WWUH
- West Hartford, Connecticut; United States;
- Broadcast area: Greater Hartford
- Frequency: 91.3 MHz

Programming
- Format: College radio

Ownership
- Owner: University of Hartford

History
- First air date: July 15, 1968; 57 years ago
- Call sign meaning: University of Hartford

Technical information
- Licensing authority: FCC
- Facility ID: 68986
- Class: A
- ERP: 440 watts
- HAAT: 239 meters (784 ft)
- Transmitter coordinates: 41°46′26″N 72°48′18″W﻿ / ﻿41.774°N 72.805°W

Links
- Public license information: Public file; LMS;
- Website: www.wwuh.org

= WWUH =

WWUH is a non-commercial college radio station, licensed to the University of Hartford in West Hartford, Connecticut. The station's first sign-on was on July 15, 1968.

WWUH operates on 91.3 MHz from a tower site in Avon, Connecticut. Some programming is also simulcast on WDJW (89.7 FM) in Somers, Connecticut, when that station is not airing its own programs.

● ● ● ● ● ● ●

[SET OF TASKS]
1. In the WWUH profile, list every field label under the "Technical information" heading.
2. Copy, word for word, everything in the WWUH profile from "- Transmitter coordinates: 41°46′26″N" down to "July 15, 1968.".
The data that follows comes from a separate source.

[DATA BLOCK]
● ● ● ● ● ● ●

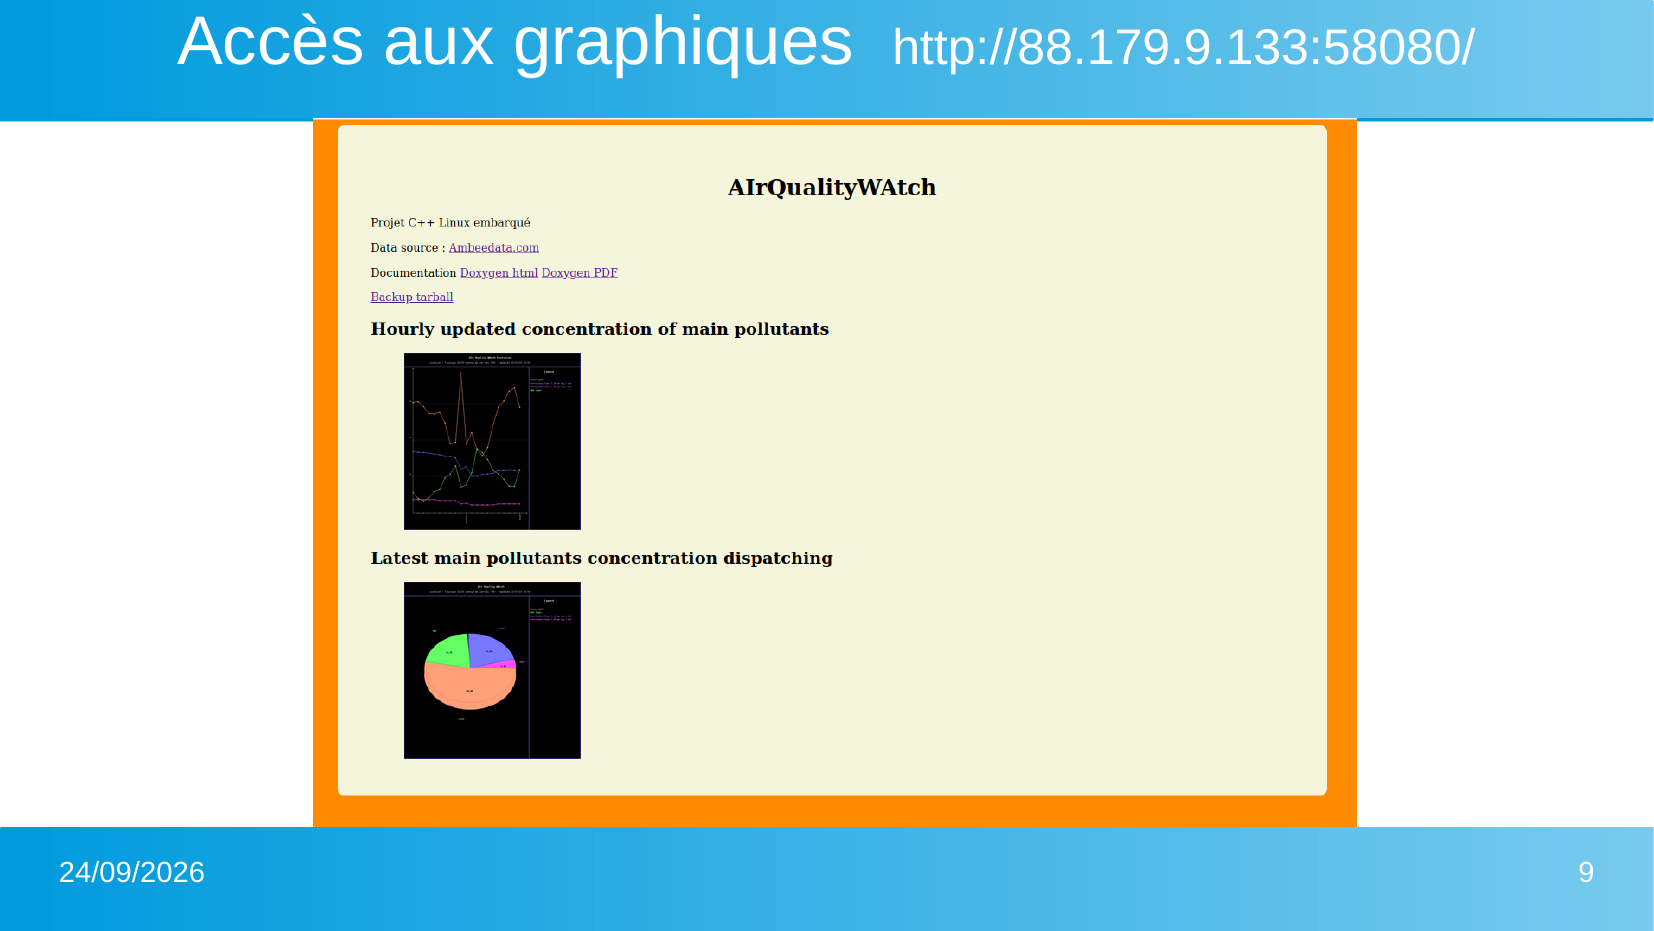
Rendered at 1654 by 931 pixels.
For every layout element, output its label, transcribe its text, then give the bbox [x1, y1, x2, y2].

title Accès aux graphiques http://88.179.9.133:58080/ [59, 2, 1595, 136]
picture [313, 118, 1357, 827]
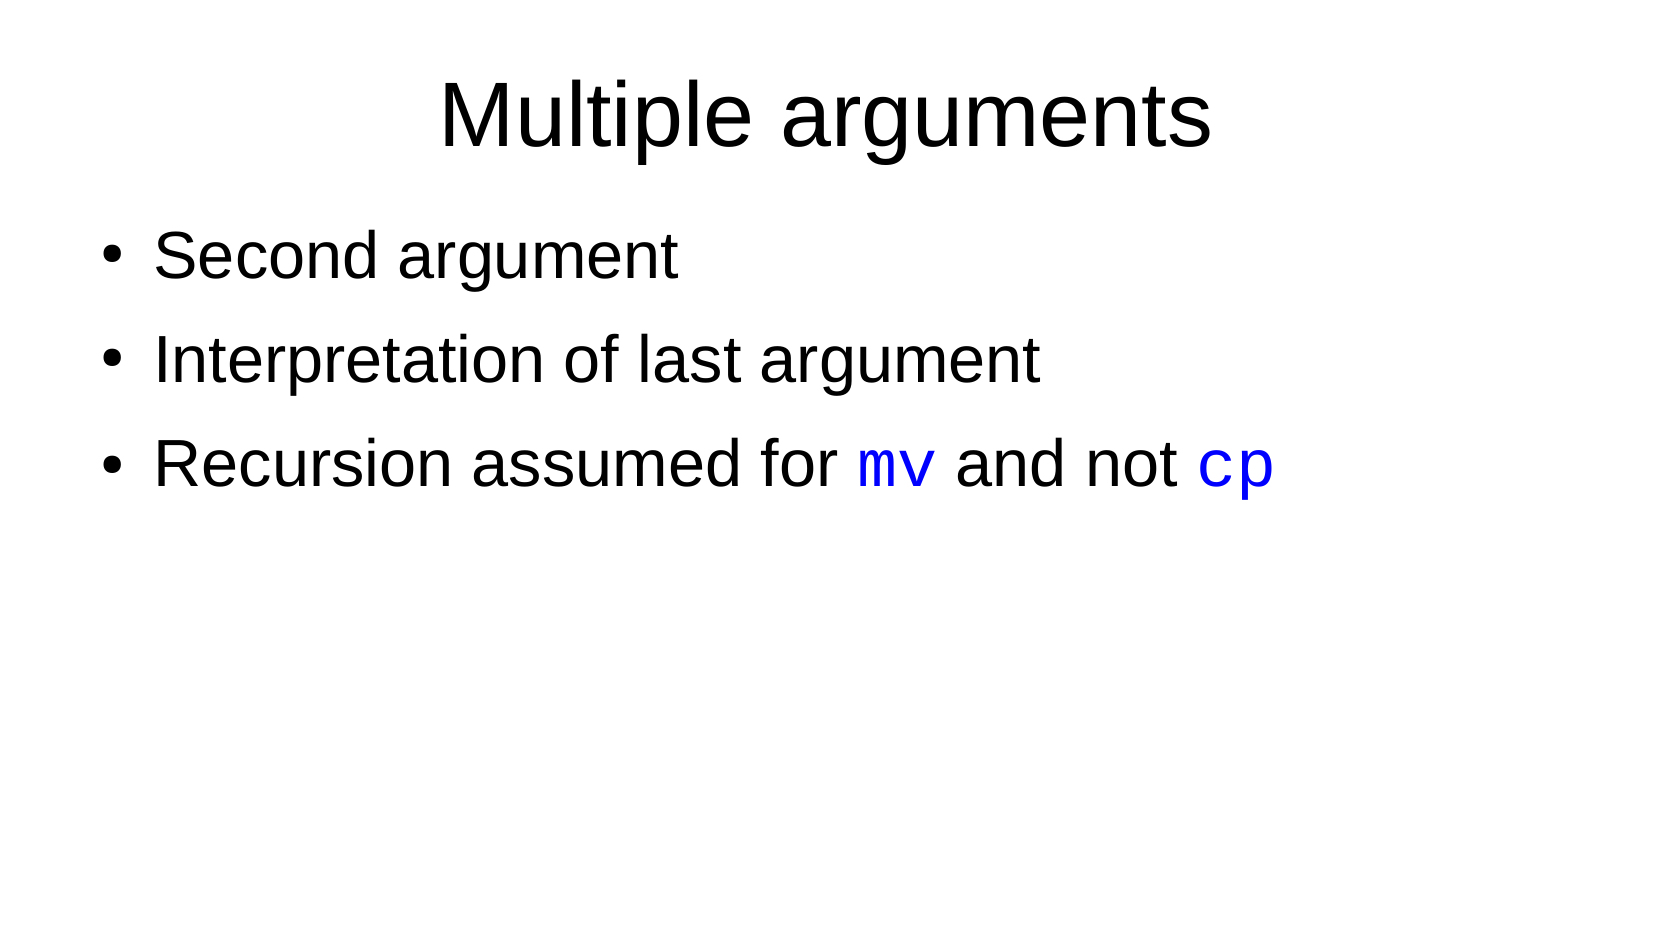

● ● ● ● ● ● ●

[SET OF ANSWERS]
1.
Licensing authority
Facility ID
Class
ERP
HAAT
Transmitter coordinates

2.
- Transmitter coordinates: 41°46′26″N 72°48′18″W﻿ / ﻿41.774°N 72.805°W

Links
- Public license information: Public file; LMS;
- Website: www.wwuh.org

= WWUH =

WWUH is a non-commercial college radio station, licensed to the University of Hartford in West Hartford, Connecticut. The station's first sign-on was on July 15, 1968.